PQC

第2研究室 > 学会/セミナー報告 > PQC
【会議名】The Second international Workshop on Post-Quantum Cryptography (PQCrypto 2008)
【日程】2008年10月17日(金)〜10月19日(日)
【場所】シンシナティ大学(アメリカ合衆国・オハイオ州)

参加者:40〜50人程度 

以下 講演内容の概略

B-Y. Yang, ``Fast Implementation of XL" (invited),
連立二次多項式方程式の解法のひとつであるXLアルゴリズムの歴史的な背景と,
その何通りかの改良について。

J. Buchmann, ``Opening talk Post Quantum Cryptography", 
開幕の挨拶.PQCに関する著作が出るらしい.

G. Smith,``Quantum Computer" (invited),
量子コンピューターについて.物理的な背景から、最近の研究の進展についてなど.

D. Bernstein, ``A brief survey of Post-Quantum Cryptography" (invited), 
量子計算機の提案以前の古典的な(?)公開鍵暗号方式と、それ以後行われてきた
量子計算機に耐性をもつ暗号方式に関する話。
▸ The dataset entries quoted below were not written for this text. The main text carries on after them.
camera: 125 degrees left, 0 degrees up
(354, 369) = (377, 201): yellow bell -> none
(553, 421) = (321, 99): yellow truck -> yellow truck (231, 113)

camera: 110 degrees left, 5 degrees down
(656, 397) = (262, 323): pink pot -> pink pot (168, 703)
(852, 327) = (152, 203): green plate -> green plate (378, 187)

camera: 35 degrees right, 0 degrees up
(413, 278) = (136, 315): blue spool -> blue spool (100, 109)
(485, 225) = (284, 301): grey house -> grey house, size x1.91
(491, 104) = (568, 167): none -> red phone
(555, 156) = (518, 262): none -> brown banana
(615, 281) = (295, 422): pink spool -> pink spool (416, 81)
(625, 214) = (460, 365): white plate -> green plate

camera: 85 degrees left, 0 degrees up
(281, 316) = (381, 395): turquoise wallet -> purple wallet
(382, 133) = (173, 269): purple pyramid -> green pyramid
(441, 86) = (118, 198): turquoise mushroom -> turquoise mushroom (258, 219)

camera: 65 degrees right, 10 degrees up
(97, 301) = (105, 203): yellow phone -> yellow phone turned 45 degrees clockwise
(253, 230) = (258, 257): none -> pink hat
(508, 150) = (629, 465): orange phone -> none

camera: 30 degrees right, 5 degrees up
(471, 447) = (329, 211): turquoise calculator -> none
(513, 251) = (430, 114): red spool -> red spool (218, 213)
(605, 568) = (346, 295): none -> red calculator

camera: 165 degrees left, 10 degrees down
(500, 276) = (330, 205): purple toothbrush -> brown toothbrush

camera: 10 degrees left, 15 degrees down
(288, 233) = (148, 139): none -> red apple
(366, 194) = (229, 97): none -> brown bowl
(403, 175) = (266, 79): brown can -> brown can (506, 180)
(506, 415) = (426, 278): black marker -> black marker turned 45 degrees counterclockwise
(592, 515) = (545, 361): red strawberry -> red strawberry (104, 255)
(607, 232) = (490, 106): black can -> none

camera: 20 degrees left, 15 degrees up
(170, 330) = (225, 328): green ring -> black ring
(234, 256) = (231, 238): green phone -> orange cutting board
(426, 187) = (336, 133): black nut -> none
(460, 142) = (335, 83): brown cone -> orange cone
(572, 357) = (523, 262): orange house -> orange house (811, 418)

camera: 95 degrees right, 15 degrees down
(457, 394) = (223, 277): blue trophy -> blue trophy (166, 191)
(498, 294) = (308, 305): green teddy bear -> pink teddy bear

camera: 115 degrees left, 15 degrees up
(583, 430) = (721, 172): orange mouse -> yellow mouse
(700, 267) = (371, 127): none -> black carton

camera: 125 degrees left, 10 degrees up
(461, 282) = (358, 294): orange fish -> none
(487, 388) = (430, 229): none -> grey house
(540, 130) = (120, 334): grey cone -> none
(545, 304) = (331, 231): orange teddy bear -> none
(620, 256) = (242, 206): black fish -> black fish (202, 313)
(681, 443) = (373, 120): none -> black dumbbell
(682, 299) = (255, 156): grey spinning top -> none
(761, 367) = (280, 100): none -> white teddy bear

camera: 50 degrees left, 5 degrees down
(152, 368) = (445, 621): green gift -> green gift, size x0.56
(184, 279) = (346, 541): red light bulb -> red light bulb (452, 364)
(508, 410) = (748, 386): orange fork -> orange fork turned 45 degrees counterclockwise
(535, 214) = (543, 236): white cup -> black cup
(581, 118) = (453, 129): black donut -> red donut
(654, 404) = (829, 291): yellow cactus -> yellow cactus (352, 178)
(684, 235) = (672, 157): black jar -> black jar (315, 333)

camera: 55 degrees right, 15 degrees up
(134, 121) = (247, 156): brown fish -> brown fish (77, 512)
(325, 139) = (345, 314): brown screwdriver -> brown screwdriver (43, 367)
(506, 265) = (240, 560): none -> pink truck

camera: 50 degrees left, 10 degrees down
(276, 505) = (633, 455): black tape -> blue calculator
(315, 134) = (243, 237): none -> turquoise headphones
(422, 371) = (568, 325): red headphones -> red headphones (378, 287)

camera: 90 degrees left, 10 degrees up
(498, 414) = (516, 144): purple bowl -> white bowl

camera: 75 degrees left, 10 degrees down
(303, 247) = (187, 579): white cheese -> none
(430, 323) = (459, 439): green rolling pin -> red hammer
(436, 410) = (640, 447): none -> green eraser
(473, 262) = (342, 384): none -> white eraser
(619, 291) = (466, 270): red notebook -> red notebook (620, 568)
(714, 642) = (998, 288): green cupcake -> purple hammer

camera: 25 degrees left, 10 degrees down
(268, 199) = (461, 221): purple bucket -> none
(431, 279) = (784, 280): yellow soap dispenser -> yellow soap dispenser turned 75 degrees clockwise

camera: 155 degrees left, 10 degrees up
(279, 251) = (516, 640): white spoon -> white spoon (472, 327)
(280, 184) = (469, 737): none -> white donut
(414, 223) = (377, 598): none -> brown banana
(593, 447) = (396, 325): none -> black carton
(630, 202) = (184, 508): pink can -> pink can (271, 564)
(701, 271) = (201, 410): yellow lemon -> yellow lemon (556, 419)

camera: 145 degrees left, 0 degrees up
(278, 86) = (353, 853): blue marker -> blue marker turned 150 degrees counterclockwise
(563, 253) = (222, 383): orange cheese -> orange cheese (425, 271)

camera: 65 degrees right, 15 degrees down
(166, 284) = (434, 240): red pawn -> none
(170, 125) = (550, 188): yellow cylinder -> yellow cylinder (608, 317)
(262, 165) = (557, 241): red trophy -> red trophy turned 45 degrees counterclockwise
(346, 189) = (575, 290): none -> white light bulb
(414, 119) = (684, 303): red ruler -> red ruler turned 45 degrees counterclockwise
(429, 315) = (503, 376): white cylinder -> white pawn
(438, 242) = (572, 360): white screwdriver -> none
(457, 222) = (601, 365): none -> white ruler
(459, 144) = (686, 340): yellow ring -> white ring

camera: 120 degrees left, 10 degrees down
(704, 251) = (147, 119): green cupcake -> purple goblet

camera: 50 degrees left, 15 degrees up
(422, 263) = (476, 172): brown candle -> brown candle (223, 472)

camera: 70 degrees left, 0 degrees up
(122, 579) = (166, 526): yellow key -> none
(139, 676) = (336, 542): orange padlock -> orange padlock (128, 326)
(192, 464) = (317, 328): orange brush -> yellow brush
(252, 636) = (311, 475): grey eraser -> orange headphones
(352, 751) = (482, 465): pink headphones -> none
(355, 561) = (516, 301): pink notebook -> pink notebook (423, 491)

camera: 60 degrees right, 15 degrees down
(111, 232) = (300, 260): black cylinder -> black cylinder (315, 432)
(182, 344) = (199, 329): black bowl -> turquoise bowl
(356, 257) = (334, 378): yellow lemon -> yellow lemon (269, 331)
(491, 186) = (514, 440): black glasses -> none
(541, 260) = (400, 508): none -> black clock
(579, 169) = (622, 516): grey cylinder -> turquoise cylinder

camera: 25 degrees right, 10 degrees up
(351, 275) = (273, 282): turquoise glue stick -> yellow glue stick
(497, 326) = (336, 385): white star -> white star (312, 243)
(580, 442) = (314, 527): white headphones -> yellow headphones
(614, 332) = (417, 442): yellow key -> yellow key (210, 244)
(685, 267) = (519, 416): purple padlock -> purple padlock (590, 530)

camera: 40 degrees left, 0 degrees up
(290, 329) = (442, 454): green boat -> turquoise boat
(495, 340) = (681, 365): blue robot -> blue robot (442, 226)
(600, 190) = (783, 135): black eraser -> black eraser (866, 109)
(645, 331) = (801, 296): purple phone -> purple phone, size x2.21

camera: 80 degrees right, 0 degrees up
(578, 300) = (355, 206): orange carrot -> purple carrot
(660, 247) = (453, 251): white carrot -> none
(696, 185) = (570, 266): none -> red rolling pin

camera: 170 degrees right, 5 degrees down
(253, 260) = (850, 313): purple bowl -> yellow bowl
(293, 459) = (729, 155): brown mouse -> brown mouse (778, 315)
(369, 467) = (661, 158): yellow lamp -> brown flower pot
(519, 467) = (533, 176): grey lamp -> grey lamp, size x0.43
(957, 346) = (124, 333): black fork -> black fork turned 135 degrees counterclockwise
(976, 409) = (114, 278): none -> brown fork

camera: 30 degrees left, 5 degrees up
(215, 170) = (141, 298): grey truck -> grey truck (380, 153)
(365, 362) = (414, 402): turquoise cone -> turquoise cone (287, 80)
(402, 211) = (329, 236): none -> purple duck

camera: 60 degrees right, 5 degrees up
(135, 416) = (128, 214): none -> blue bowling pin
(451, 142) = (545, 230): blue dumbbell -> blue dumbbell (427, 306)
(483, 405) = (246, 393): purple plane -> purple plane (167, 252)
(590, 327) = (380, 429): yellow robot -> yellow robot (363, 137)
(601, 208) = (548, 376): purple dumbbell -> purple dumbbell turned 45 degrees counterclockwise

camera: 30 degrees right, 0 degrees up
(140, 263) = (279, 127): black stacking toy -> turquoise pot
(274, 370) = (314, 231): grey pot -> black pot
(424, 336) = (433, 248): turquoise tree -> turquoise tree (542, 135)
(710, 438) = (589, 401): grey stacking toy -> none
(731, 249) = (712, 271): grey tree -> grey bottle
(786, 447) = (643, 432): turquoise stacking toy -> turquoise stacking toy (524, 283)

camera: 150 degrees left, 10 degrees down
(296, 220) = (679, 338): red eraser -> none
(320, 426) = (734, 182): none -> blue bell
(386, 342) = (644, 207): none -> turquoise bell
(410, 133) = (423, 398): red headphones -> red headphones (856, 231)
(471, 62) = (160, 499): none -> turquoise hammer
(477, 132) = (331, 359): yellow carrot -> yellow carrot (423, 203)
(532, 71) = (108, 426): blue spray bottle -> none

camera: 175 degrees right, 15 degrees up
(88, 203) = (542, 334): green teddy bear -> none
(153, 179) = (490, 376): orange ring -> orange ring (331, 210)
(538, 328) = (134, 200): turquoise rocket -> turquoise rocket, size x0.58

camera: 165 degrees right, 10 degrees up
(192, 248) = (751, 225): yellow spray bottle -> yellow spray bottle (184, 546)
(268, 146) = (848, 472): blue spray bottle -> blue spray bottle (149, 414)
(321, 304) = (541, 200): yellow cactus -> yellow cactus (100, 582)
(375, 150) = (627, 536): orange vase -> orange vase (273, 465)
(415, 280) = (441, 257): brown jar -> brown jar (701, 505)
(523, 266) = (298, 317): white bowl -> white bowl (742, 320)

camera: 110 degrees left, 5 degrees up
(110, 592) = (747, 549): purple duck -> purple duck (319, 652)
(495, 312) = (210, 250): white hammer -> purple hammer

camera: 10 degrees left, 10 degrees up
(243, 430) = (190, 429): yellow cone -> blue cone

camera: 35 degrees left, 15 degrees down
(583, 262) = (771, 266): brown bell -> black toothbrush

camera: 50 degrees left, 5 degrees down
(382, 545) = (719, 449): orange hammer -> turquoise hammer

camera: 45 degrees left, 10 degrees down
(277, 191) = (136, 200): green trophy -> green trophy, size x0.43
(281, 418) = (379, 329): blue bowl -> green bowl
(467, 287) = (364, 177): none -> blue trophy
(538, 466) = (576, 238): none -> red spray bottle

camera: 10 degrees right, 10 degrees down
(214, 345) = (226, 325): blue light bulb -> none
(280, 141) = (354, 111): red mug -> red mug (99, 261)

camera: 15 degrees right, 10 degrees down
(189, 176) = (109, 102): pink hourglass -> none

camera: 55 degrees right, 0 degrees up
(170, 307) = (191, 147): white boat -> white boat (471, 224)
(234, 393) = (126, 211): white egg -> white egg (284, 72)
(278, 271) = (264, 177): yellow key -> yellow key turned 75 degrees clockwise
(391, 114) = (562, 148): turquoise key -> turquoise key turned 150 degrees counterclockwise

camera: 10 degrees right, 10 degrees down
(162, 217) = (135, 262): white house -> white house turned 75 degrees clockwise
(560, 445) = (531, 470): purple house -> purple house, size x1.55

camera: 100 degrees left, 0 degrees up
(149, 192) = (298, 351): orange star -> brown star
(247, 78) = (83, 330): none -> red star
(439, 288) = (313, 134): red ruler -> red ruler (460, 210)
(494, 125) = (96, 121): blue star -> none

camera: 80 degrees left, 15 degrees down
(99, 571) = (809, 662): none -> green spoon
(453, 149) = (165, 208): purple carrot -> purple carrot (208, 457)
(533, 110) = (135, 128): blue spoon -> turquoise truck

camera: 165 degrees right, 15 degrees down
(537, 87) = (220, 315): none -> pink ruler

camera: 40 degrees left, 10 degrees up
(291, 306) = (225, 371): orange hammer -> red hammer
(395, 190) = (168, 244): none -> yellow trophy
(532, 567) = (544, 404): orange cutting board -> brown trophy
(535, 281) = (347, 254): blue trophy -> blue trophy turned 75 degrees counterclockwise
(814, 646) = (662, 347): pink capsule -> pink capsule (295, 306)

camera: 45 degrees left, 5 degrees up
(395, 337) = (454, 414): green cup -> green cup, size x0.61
タイトルのとおり、サーベイ。 

D. Bernstein, T. Lange and C. Peters, 
``Attacking and defending the McEliece cryptosystem", 
McEliece暗号に対するSternの攻撃法の改良と、既存の攻撃法に対してそれなりの
安全性をもつMcElice, Niederreiter暗号方式のパラメータのとり方について。
コードの取り方を変えると、鍵サイズを小さくすることができるとのこと。

B. Biswas and N. Sendrier, 
``McElice cryptosystem implementation: theory and practice", 
McElice暗号方式の改良について。暗号方式の理論的な議論と、それを基にした
実践的な改良法について。

C.A. Melchor, P.L. Cayrel and P. Gaborit,
``A New Efficient Threshold Ring Signature Scheme based on Coding Theory", 
Threshould Ring Signature Scheme の改良について。Sternが符号を使って
構成した認証方式の一般化.効率性の向上が目的。実際に、他の数論的な
方式よりも速いとのこと。

F. Strenzke, H.G. Molter, R. Overbeck, A. Shoufan and E. Tews,
``Side Channels in the McEliece PKC", 
タイトルのとおり、McEliceに対するサイドチャンネル攻撃について。

J. Baena, C. Clough and J. Ding,
``Square-Vinegar Signature Scheme", 
HFEV-の改良を行った。効率性がよくなったとのこと。
F4に対する耐性も十分。

A.I.T. Chen, C.H.O. Chen, M.S. Chen, C.M. Cheng and B.Y. Yang, 
``Practical-Sized Instances of Multivariate PKCs: Rainbow, and $\ell$IC-derivatives",
多変数多項式暗号系のいくつかの具体例に対して、それに対する攻撃法や、
効率性などがまとめられている。 

J. Buchmann, E. Dahmen and M. Schneider,
``Merkle tree traversal revisited", 
Merkle 署名方式に関する新しいアルゴリズムの提案。
既存のものと比べると、worst case の計算量がよくなったとのこと。

D. Micciancio, ``Lattice Based Cryptography" (invited), 
格子の最短・最近ベクトル問題を基にしたLattice Based Cryptography
に関する概説的な講演。暗号方式の作り方や攻撃法、応用など。

R. Fujita, K. Tadaki and S. Tsujii, 
``Nonlinear Piece In Hand Perturbation Vector Method for Enhancing Security 
of Multivariate Public Key Cryptosystems",
多変数多項式方程式の改良としての非線形摂動ベクトル持駒方式について。
方程式のランダム性を増すために、ランダムパラメータなどをたくさん
加えたもの。

J. Ding and J. Wagner, 
``Cryptanalysis of Rational Multivariate Public Key Cryptosystems", 
1989年に辻井らによって提案された、有理方程式を使った暗号方式の解読法。
もともと、日本語でしか発表されていなかったため、広く知られていなかったが、
最近知られるようになったとのこと。  

C. Portmann and A. Kawachi,
``On the power of quantum encryption keys", 
量子暗号の性能について。物理に関する技術的な話が主だったが、要するに、
量子暗号は今のところ(実現できたとしても)古典的なものと比べて、
効率的なものではない、とのこと。